Se situant dans le prolongement de son récent travail littéraire, I inside the old year dying, le nouvel album de PJ Harvey souffre d’une inspiration trop inégale.
Décembre 1991. Le succès d’Out of Time de R.E.M. sorti en mars et celui de Nevermind publié en septembre ont ouvert la décennie en beauté : ce double triomphe offre la perspective d’une réconciliation entre rock artistiquement exigeant et succès de masse, après une décennie 1980 où ces derniers avaient du mal à cohabiter. Mais en ce mois de décembre un autre coup de tonnerre allait achever l’année, lorsque ma radio cracha Dress de PJ Harvey, diffusée dans le programme de Bernard Lenoir. Suivra Dry, un album qui retrouvait l’esprit du Blues sans passer par le pastiche. Ni même par la part de déconstruction du Nick Cave des débuts. Si le discours critique et médiatique sur les femmes et le rock avait jusque là été dominé par la chasse à la prochaine Patti Smith, il fut alors un temps question de repérer la nouvelle PJ Harvey. A l’époque, on aurait pu penser que PJ avait tout donné avec cet album enragé et franc du collier dans ses textes. Mais à défaut de l’égaler par la suite, PJ Harvey produisit une passionnante carrière en contrepieds, en ligne brisée, faisant d’elle une des figures les plus importantes du rock anglais de ces trente dernières années.
Après ce rappel, venons-en au sujet qui fâche : ce nouvel album. Lequel commence par un trio de titres donnant des fortes envies de sortie d’autoroute. Ce n’est pas que Prayer at the Gate, Autumn Term et l’hommage au King Lwonesome Tonight soient réellement mauvais musicalement. Ils lorgnent vers une ambiance entre univers médiéval et folk horror, et portent en cela la tonalité d’ensemble de l’album. Mais leur écoute est rendue insupportable par les maniérismes vocaux de la chanteuse. L’impression qu’elle auditionne pour les parties chantées de Perceval le Gallois correspond sans doute à l’univers archaïque d’un album prolongeant son travail de poétesse (cf. plus bas). Mais cela n’annule pas le caractère pénible du parti pris. La balade Seen An I redresse la barre. Mais hélas The Nether-Edge évoque le pire du versant expérimental de Radiohead avant que I Inside the Old Year Dying ne soit gâché par ses dissonances. Les reproches faits à The Nether Edge peuvent être réitérés concernant All souls et ce August présent plus loin. Entre les deux, les deux morceaux déjà connus (A Child’s Question August, I Inside the Old I Dying) évoquent de façon assez réussie la PJ des deux derniers albums. A Child Question, July retrouve hélas les travers du début de l’album. En fin d’album, le A Noiseless Noise final rappelle l’art de PJ d’alterner calme et tempête.

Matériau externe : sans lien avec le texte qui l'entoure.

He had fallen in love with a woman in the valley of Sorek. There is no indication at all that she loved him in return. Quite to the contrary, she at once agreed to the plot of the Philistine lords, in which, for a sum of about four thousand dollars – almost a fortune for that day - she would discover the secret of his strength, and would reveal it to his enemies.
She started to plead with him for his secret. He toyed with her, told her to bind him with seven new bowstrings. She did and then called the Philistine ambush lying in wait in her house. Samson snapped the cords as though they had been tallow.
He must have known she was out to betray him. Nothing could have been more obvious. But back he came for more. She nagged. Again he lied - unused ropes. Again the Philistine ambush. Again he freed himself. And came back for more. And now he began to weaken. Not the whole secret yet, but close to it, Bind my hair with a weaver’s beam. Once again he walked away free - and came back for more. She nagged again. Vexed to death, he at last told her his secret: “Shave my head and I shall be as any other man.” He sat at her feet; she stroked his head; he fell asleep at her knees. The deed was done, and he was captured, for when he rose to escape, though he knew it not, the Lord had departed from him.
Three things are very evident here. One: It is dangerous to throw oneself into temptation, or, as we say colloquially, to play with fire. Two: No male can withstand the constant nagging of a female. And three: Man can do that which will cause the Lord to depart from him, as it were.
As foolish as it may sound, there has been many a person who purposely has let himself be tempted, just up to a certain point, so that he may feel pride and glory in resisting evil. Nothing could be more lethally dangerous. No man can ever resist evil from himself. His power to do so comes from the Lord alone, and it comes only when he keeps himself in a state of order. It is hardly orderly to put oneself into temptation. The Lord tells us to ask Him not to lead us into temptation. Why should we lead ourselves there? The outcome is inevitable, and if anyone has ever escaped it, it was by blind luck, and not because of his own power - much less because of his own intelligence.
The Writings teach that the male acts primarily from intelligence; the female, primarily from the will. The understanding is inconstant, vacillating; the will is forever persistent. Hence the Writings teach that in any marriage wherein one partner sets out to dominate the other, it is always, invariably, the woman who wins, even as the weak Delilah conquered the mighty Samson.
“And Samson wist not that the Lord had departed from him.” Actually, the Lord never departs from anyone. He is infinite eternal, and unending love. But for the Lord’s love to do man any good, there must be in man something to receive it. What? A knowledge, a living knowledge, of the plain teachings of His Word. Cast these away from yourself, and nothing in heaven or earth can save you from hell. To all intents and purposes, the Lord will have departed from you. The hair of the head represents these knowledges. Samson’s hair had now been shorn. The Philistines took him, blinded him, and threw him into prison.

Ces dernières années, PJ s’était fortement consacrée à l’écriture, publiant le poème narratif Orlam. Une expérience à laquelle cet album est en partie lié. Ecrit dans un dialecte de son Dorset natal, Orlam racontait la trajectoire d’une enfant rencontrant des êtres surnaturels et construisant son émancipation. Souhaitant d’abord l’adapter au théâtre, PJ Harvey finit par en offrir un prolongement musical. Un album écrit dans le même dialecte, le livret des paroles contenant un glossaire explicatif. Moins axé sur le songwriting que le reste de la discographie de la chanteuse et plus sur une création d’atmosphère, I Inside the Old Year Dying pourrait être qualifié d’album arty, avec la part de péjoratif que contient le terme chez les Anglo-saxons. Il aurait peut être fonctionné comme habillage musical d’un film à la Midsommar/The Wicker Man mais en tant que simple album, il comporte beaucoup trop de montagnes russes pour convaincre.

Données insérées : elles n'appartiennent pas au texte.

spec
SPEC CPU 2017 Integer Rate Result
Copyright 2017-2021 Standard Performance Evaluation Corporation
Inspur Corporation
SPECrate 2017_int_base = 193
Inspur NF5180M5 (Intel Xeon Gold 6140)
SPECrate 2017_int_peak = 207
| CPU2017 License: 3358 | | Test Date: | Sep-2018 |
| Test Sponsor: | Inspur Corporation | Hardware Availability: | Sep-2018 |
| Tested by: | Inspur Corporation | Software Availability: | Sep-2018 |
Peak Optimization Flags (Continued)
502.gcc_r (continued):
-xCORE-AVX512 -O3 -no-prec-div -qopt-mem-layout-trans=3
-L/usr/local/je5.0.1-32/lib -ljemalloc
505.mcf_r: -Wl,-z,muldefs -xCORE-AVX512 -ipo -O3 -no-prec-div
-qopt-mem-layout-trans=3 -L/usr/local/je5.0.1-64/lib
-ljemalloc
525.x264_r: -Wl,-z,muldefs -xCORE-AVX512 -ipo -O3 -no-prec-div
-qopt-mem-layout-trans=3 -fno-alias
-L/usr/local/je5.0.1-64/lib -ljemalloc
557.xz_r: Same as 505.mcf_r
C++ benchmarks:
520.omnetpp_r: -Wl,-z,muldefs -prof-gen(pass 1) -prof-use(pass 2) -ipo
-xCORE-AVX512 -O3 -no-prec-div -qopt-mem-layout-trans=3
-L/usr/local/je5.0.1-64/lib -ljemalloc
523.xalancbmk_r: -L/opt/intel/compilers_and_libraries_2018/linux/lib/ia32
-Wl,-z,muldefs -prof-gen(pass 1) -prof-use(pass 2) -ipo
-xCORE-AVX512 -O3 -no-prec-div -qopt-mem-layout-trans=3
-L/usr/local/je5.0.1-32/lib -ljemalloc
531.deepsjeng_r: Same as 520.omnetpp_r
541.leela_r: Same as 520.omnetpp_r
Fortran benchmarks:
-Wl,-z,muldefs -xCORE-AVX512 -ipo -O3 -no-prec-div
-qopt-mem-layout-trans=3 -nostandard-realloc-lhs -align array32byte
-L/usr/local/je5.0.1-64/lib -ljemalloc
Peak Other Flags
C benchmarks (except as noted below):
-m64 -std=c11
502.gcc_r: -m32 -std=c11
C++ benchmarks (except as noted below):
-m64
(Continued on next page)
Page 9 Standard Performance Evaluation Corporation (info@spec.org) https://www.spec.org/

Ceci dit, il ne s’agit que du premier vrai ratage de l’Anglaise en trois décennies de carrière. On a vu des figures musicales majeures mettre moins de temps à décevoir !
Ordell Robbie
Tout à fait d’accord.
Aucun plaisir à l’écoute
un excellent cru de l’Harvey.
100% d’accord avec vous. J’ai revendu ma place de concert dès que j’ai écouté l’album…
Certainement l’un des meilleurs albums de ces dix dernières années. Profond, mystérieux, maîtrisé en tous points, magique.